=== Problem to work on ===
Leave out the pictures and retype exactly the lines from the line with "wrist: (299, 274)" through the end of the listing below.

━━━━━ Data to examine

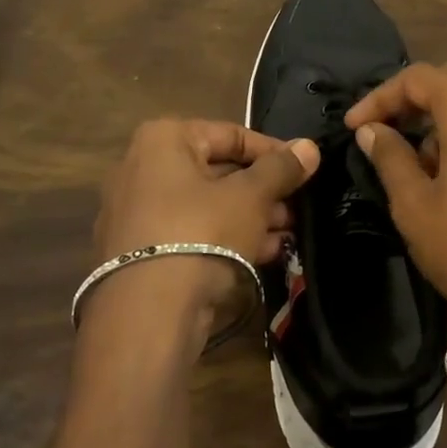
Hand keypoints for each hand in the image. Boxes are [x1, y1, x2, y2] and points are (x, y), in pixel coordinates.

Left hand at [93, 119, 319, 326]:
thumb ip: (281, 169)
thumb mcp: (251, 197)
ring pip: (206, 205)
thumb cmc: (202, 233)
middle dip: (263, 190)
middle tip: (298, 207)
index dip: (274, 152)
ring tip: (288, 234)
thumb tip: (309, 147)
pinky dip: (225, 237)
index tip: (305, 170)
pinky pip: (191, 232)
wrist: (149, 312)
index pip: (231, 134)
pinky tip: (263, 254)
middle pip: (218, 171)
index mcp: (164, 140)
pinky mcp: (139, 251)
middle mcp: (142, 168)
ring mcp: (137, 212)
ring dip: (251, 217)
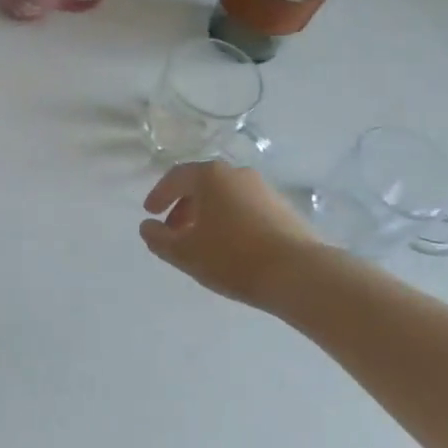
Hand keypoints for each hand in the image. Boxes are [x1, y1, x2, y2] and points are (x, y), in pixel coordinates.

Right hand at [140, 162, 322, 310]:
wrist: (299, 274)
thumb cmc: (233, 257)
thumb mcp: (185, 253)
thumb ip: (158, 239)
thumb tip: (147, 227)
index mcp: (210, 176)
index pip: (176, 177)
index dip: (159, 195)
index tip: (150, 213)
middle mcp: (237, 173)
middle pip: (201, 185)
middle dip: (183, 207)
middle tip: (173, 232)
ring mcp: (263, 189)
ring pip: (225, 197)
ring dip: (207, 215)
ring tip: (201, 243)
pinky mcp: (282, 208)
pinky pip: (245, 208)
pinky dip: (230, 221)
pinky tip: (230, 247)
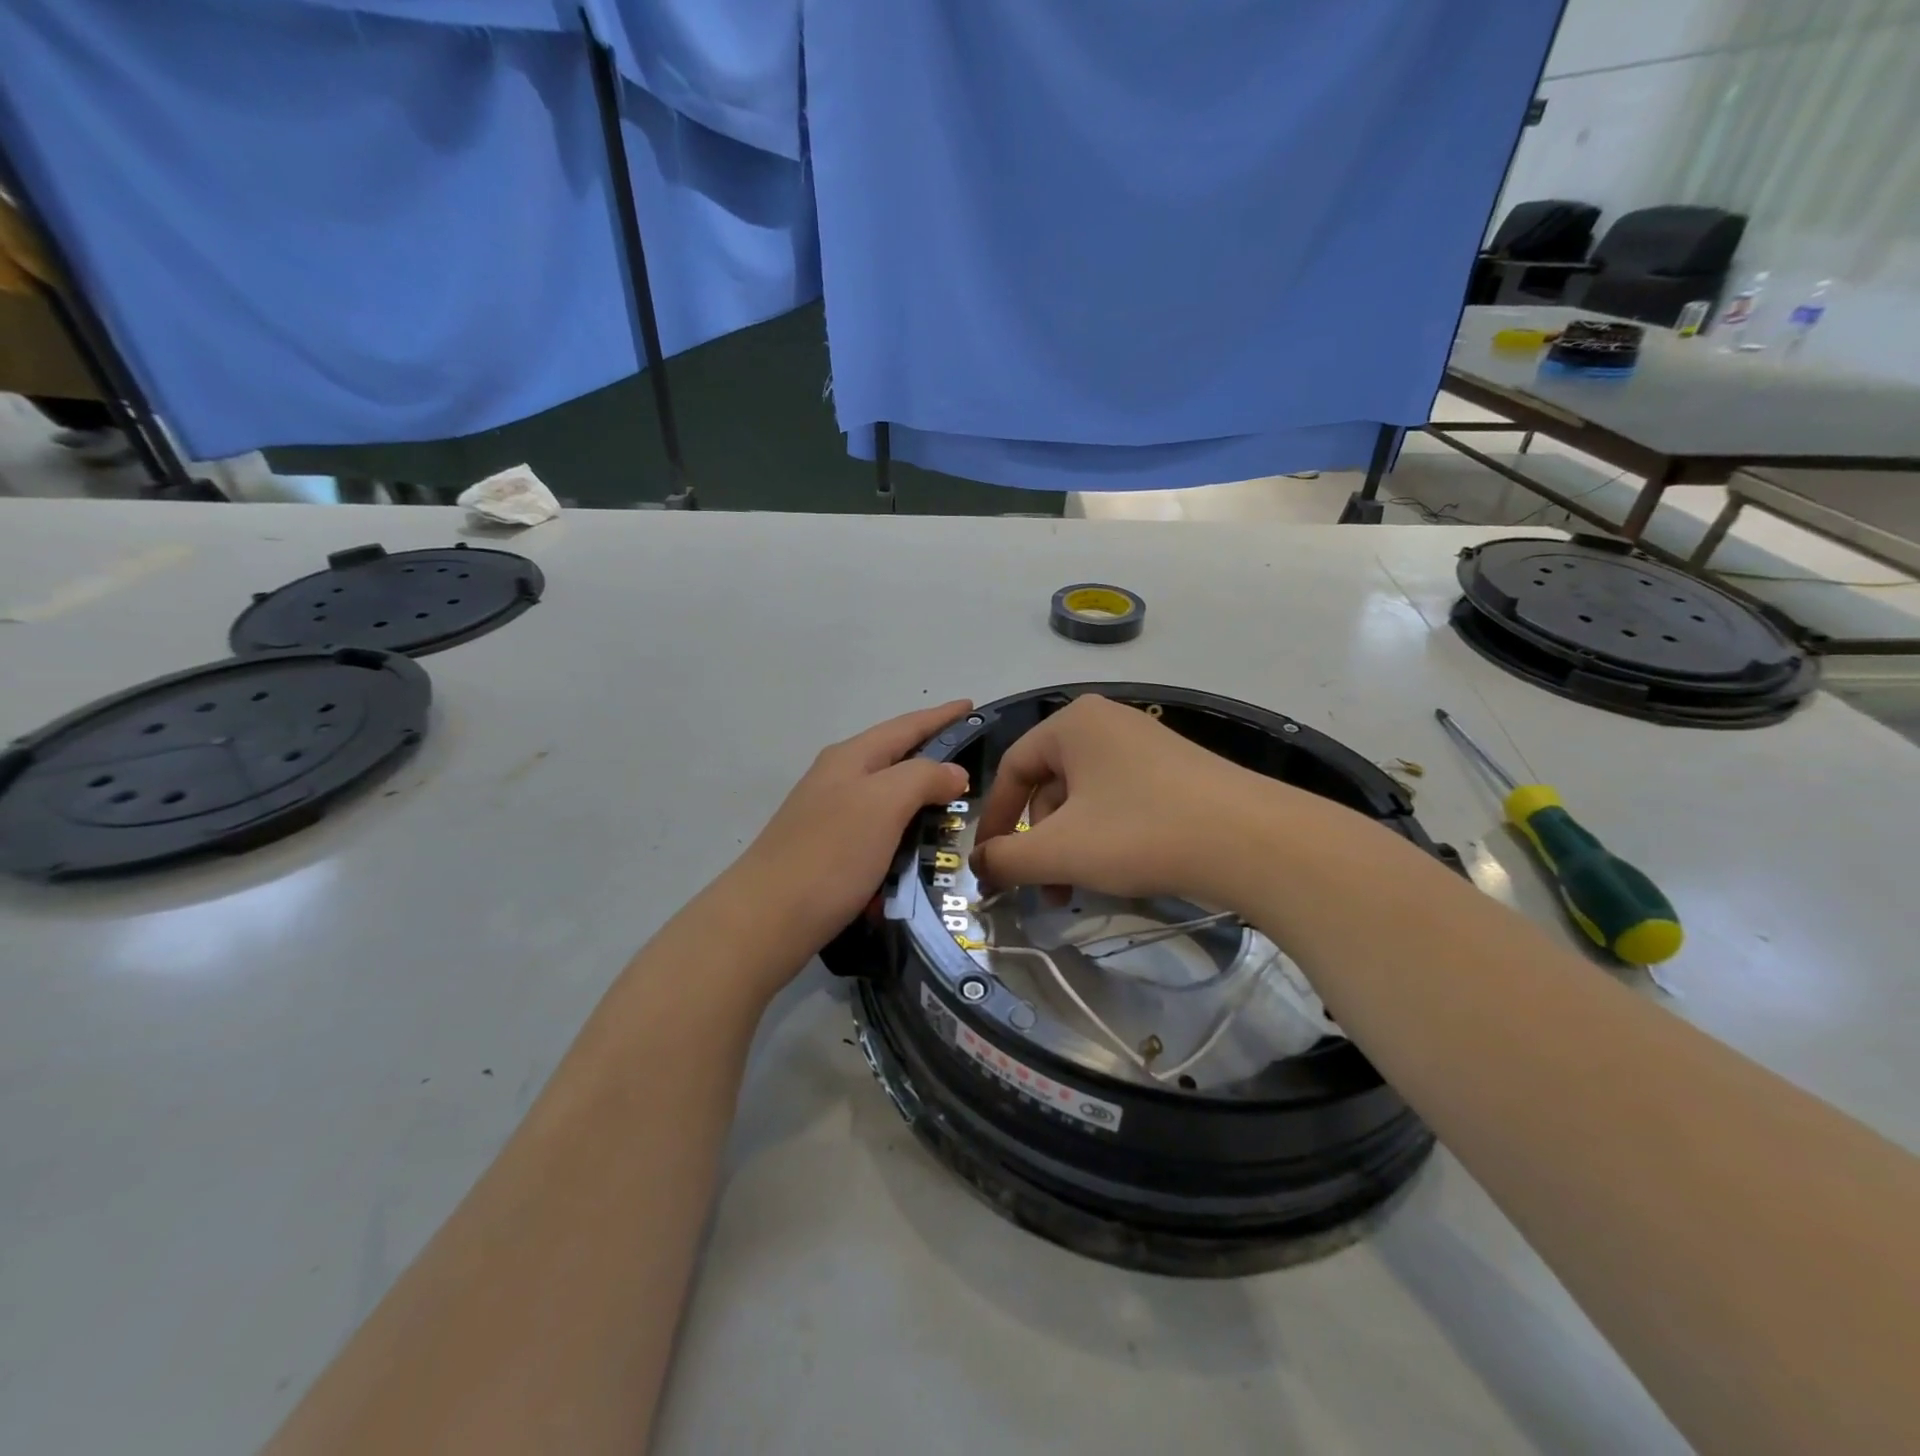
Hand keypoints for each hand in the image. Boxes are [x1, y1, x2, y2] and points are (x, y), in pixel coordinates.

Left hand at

━━━━━━━━━━

=== Completed task ===
wrist: (299, 274)
thumb cmc: (233, 257)
thumb mcp: (185, 253)
thumb ip: (158, 239)
thumb tip: (147, 227)
index mcp: (210, 176)
index pip: (176, 177)
index dip: (159, 195)
index tip: (150, 213)
middle mcp: (237, 173)
middle pip: (201, 185)
middle dip: (183, 207)
middle tip: (173, 232)
ring mcp: (263, 189)
ring pip: (225, 197)
ring dip: (207, 215)
ring tip: (201, 243)
pinky mcp: (282, 208)
pinky pip: (245, 208)
pinky dip: (230, 221)
pinky tip: (230, 247)
Hand keypoints for each hand in the image. Boxes are [x1, y1, x2, y2] and points are (x, y), in pixel coordinates.

Left hand at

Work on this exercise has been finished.